Personal details
- Born: 1896 Gavros, Kastoria
- Died: 15 July 1949 (aged 52–53) Athens
- Profession: Military officer / Surveying Engineer / Politician

= Anastasios Dalipis =

Greek politician (1896–1949)

Anastasios Dalipis (Αναστάσιος Νταλίπης; 1896–1949), usually referred as Tasos Dalipis, was a Greek Army officer and politician, who was elected many times as a member of the Greek Parliament and served as Minister Governor-General of Western Macedonia from 1946 to 1947.

== Early life ==
Anastasios Dalipis was born in 1896 in the village of Gavros in modern Kastoria municipality, then part of the Manastir Vilayet of the Ottoman Empire.

He was the second son of the captain of the Macedonian Struggle Dimitris Dalipis, who operated in the Korestia area, and was killed fighting against the Bulgarian komitadji and the Ottoman army on 19 November 1906 in the Asvos hill of Korestia, on the road to Prespes. After the death of their father, the young Anastasios and his brothers were helped to escape to the independent Kingdom of Greece, for the fear of the Bulgarians.

In 1923 he left the army, studied in the National Technical University of Athens and worked as a surveying engineer in various areas of Greece. He was involved in politics and was elected MP of the Kastoria-Florina Prefecture in the elections of 1932, 1935 and 1936.

== Career ==

=== First Balkan War ===
On the outbreak of the First Balkan War in 1912, at the age of 16, presenting false documents due to his young age, he volunteered in the Greek army and participated as a soldier in the Battle of Bizani. In 1917 he graduated from the Greek Army Academy as a second lieutenant. He fought in the Asia Minor Campaign where he was decorated with the Gold Cross of Valour. His younger brother, second lieutenant Athanasios Dalipis, was killed fighting in the Asia Minor Campaign.

=== Greco-Italian War ===
With the outbreak of the Greco-Italian War in 1940 he was recalled to the army and fought in the Albanian front, as a deputy commander and then commander of the 33rd Infantry Regiment. He was wounded in the Boubesi area (Height 717) and was decorated a second time, with the Gold Cross of Valour. Following the German invasion of Greece, Dalipis was evacuated to Crete, where he fought in the Battle of Crete. He was evacuated to Egypt with the last English convoy (29 May 1941), where he joined the Middle East allied forces. There he served as a garrison commander of Alexandria and Tel Aviv. With the liberation of Greece in 1944 he returned to the country and quit the army, having reached the rank of Colonel.

=== Political career ===
In 1946 he was elected for the fourth time deputy of the Kastoria-Florina Prefecture.
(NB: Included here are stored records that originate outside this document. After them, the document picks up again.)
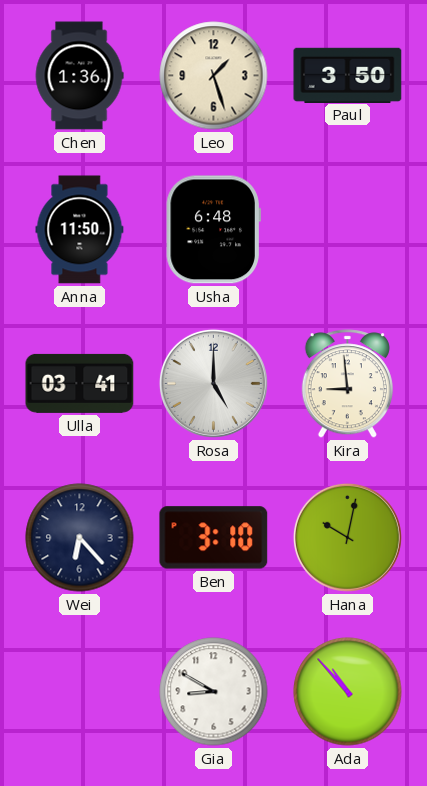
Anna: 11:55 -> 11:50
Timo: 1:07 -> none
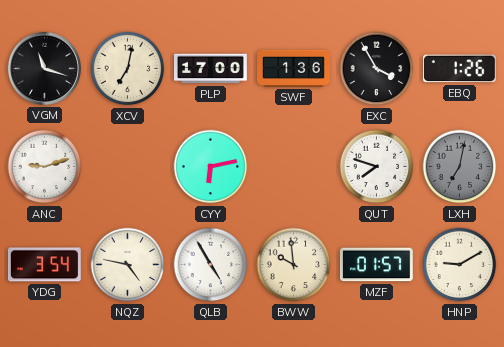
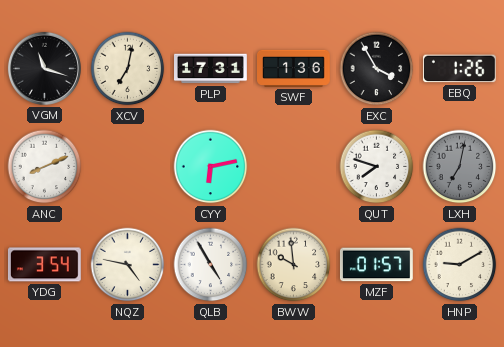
PLP: 17:00 -> 17:31
ANC: 9:12 -> 8:11
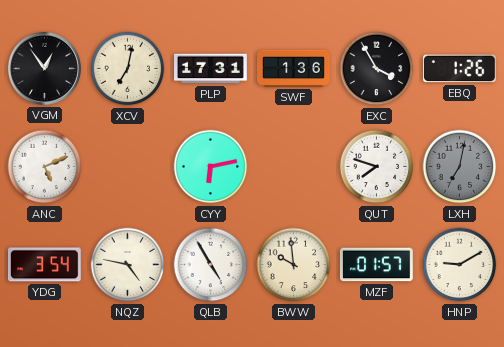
VGM: 11:18 -> 12:54
ANC: 8:11 -> 5:11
He served as a Minister Governor-General of Western Macedonia in the cabinets of Konstantinos Tsaldaris and Dimitrios Maximos in 1946–1947, during the difficult years of the Greek Civil War.

He was the first Greek politician who, with an article in the newspaper Ellinikon Aima, accused Josip Broz Tito and Yugoslavia for their direct involvement in the Greek Civil War, with the long-term aim to detach Greek Macedonia. Tito then protested to the UN, and recalled his ambassador in Greece.

Dalipis submitted his resignation aiming to facilitate the Greek government. His resignation was not accepted and following that the Greek government complained to the UN against Yugoslavia.

In 1947, as a Macedonian deputy, he travelled on his own expenses to the United States of America and Canada, where with speeches to the Greek communities he contradicted all the arguments of the Bulgarian and Slavomacedonian propaganda, which at that time was very active in the above-mentioned countries.

As a result of this trip was the unification of all Greek-Macedonian unions under the aegis of the Pan-Macedonian Union.

== Personal life ==
Anastasios Dalipis was married to Dimitra N. Kyrtsou, and had three children, one boy and twin girls.

== Death ==
Anastasios Dalipis died in Athens on July 15, 1949, after a surgery.